Dr. Thomas V. Inglesby, the director of the Center for Health Security of the Johns Hopkins Bloomberg School of Public Health, echoed Hogan’s warnings.

“It’s clear that if we open the state today, we would risk a fast acceleration in the epidemic to very high numbers,” he said. “New daily cases are plateauing. … For the state to move forward in easing social distancing in a lower-risk way, there needs to be a period of declining hospitalization, and ICU stays and deaths from COVID, in Maryland.”

“There isn’t a decline yet,” he added.

In linking the start of the phased recovery to the COVID-19 data that are compiled by the Maryland Department of Health each day, Hogan implicitly rejected the demands from ReOpen Maryland, the group which formed two weeks ago.

ReOpen, one of several groups to spring up around the country, held a noisy protest last Saturday in Annapolis, urging Hogan to allow normal social and business activity on May 1.

The administration has created 15 advisory groups, made up of health experts, business people, religious leaders and nonprofit organizations, to guide the state’s decision-making on when and how to allow for greater business activity and social interaction.

Though he expressed a desire to get his plan moving in “early May,” the governor stressed that it can’t precede a downward trend in the key metrics. “We won’t be able to just flip a switch. Unfortunately, life is not going to just immediately go back to normal. In fact, it is important to recognize that until a vaccine is developed, the way we go about our daily lives and the way we work is going to be significantly different for a while longer.”

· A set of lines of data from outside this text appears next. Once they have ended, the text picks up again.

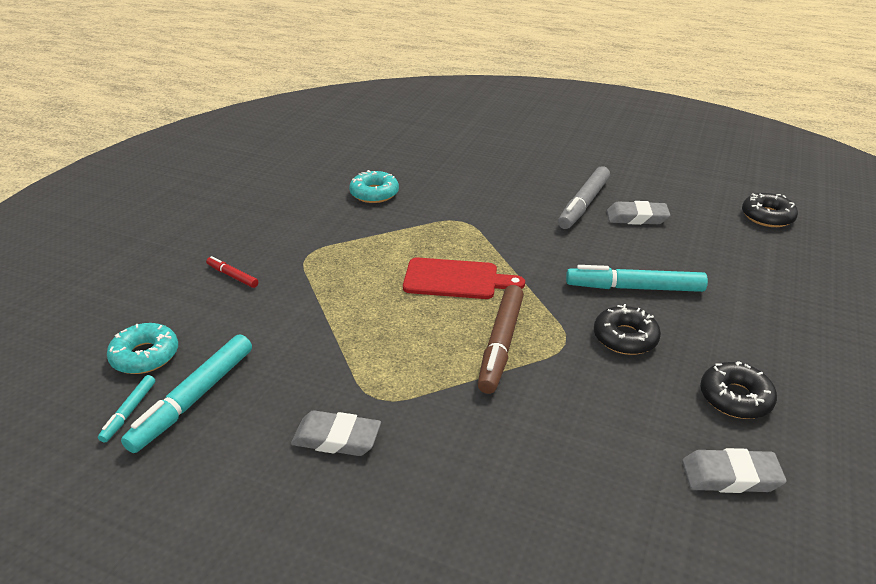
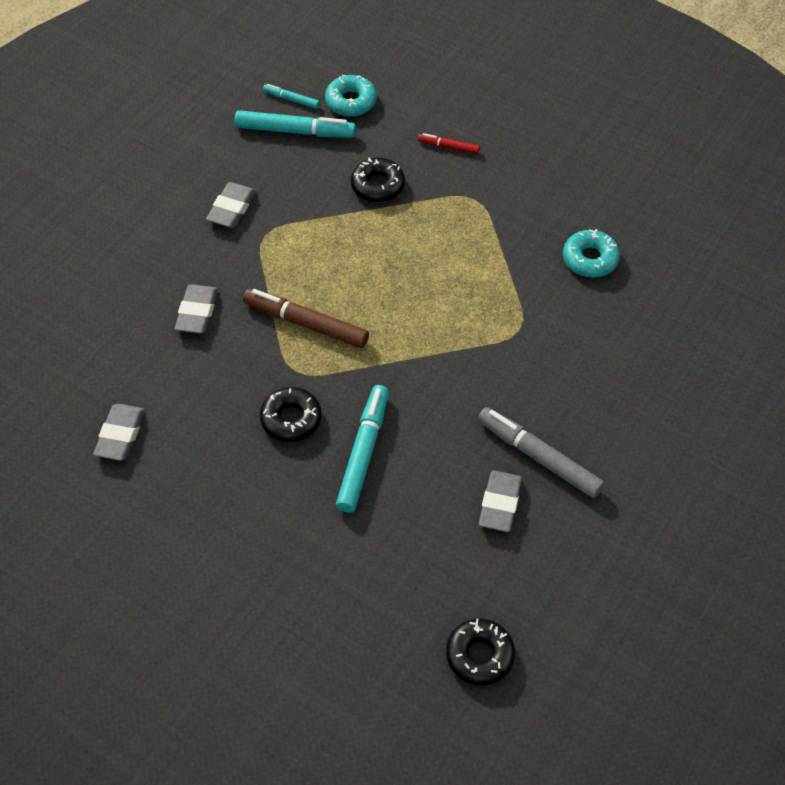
camera: 100 degrees right, 20 degrees up
turquoise marker [121,334,252,453] -> turquoise marker turned 150 degrees clockwise [235,110,356,138]
red marker [206,256,258,288] -> red marker turned 120 degrees counterclockwise [418,133,480,154]
red cutting board [403,258,525,299] -> none
black donut [700,361,777,419] -> black donut moved to [351,157,405,202]
none -> grey eraser [175,284,218,334]

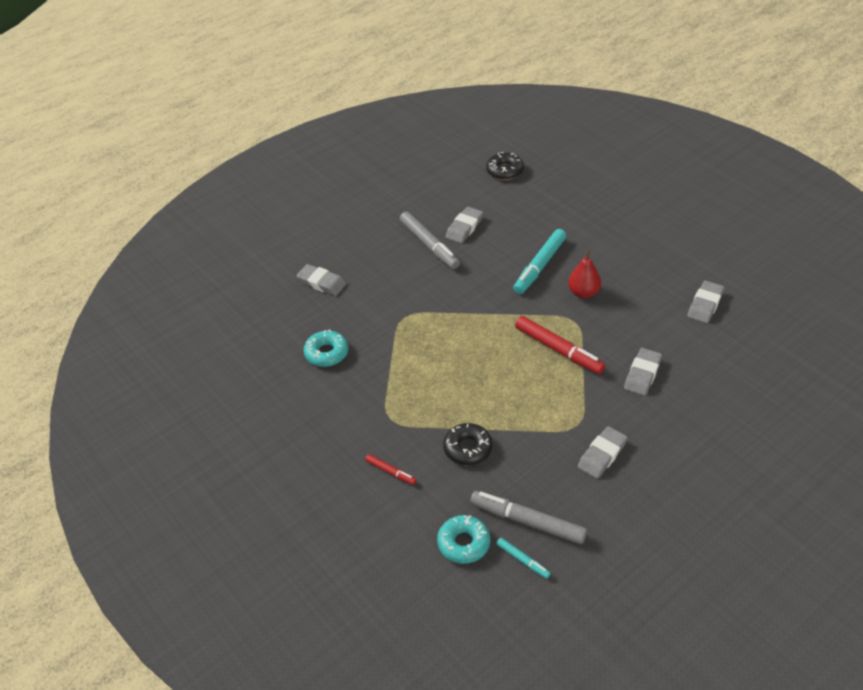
camera: 160 degrees left, 10 degrees down
turquoise marker [235,110,356,138] -> grey marker [470,491,587,544]
brown marker [243,288,369,348] -> red marker [515,316,605,374]
black donut [260,387,321,442] -> red pear [568,250,601,298]
none -> grey eraser [296,264,346,296]

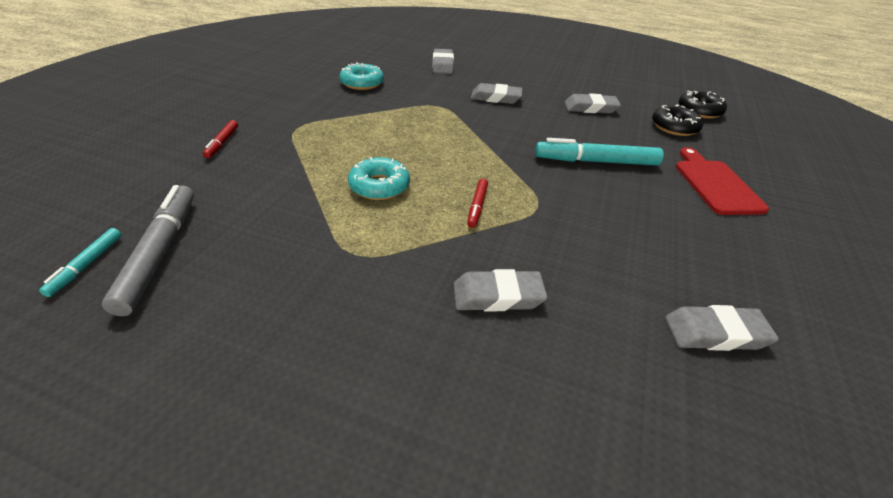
camera: 55 degrees right, 5 degrees down
grey marker [400,212,460,269] -> none
turquoise donut [437,515,490,564] -> turquoise donut moved to [348,157,410,200]
black donut [443,423,492,465] -> black donut moved to [652,104,703,136]
red marker [515,316,605,374] -> red marker [467,178,488,228], size x0.51
red pear [568,250,601,298] -> none
grey eraser [578,426,628,478] -> grey eraser moved to [471,83,523,104]
none -> red cutting board [676,147,769,215]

Reaction to the rollout of the governor’s plan was generally positive — though there is a desire to see more detail and a wider outreach.

Photo by Tim Mossholder for Pexels.com

Mike O’Halloran, head of NFIB-Maryland, said small business owners who have been forced to close face a “very harsh reality” and are in greater need of “reliability.”

“This is their livelihood,” he said. “Their homes are collateral and if they don’t pay their bills, they are looking at some pretty dire consequences.”

“We understand that the administration is between a rock and a hard place,” O’Halloran added, “but we’re hopeful that moving forward that more details will be released — and in short order.”

ReOpen Maryland was highly critical, however.

“Destroying a state’s economy, restricting civil liberties, and straining families’ emotional well-being requires a far higher level of certainty than ‘guesswork,'” the group said in a lengthy statement. “We advocate for an end to the overly broad, economically and socially destructive shutdown and lockdown policies that have injured countless Maryland families and businesses and had a chilling effect upon civil rights.”

Howard County Executive Calvin S. Ball (D) said he appreciated the governor’s conservative approach to reopening the economy, but he urged a greater voice for local governments — perhaps through the Maryland Association of Counties or the Maryland Municipal League.

“There will be specifics that relate to each of our counties and the City of Baltimore that we need to consider, and I think that we can do that collaboratively, working together,” he said.

Senate Majority Leader Nancy J. King (D-Montgomery) said she was “totally impressed” with Hogan’s approach.

“I’m sure not in any big rush to go running out,” she said. “I want to get ahead of this thing before I’m ready to leave my home and go out and do stuff.”

Hogan said he is relying on a team of advisers that includes Marriott CEO Arne Sorenson, American Enterprise Institute President Robert Doar, Under Armour Executive Chairman Kevin Plank, former FDA Commissioner Scott Gottlieb and Ingelsby.

As of Friday, Maryland reported 16,616 confirmed cases of coronavirus, an increase of 879 from the day before. Nearly 800 people have died (723 confirmed and another 75 considered “probable”), with 24 fatalities occurring in the last 24 hours alone, according to the state Department of Health.

The state’s population centers account for more than half the state’s cases. Prince George’s County had 4,403, Montgomery had 3,227 and Baltimore County had 2,234.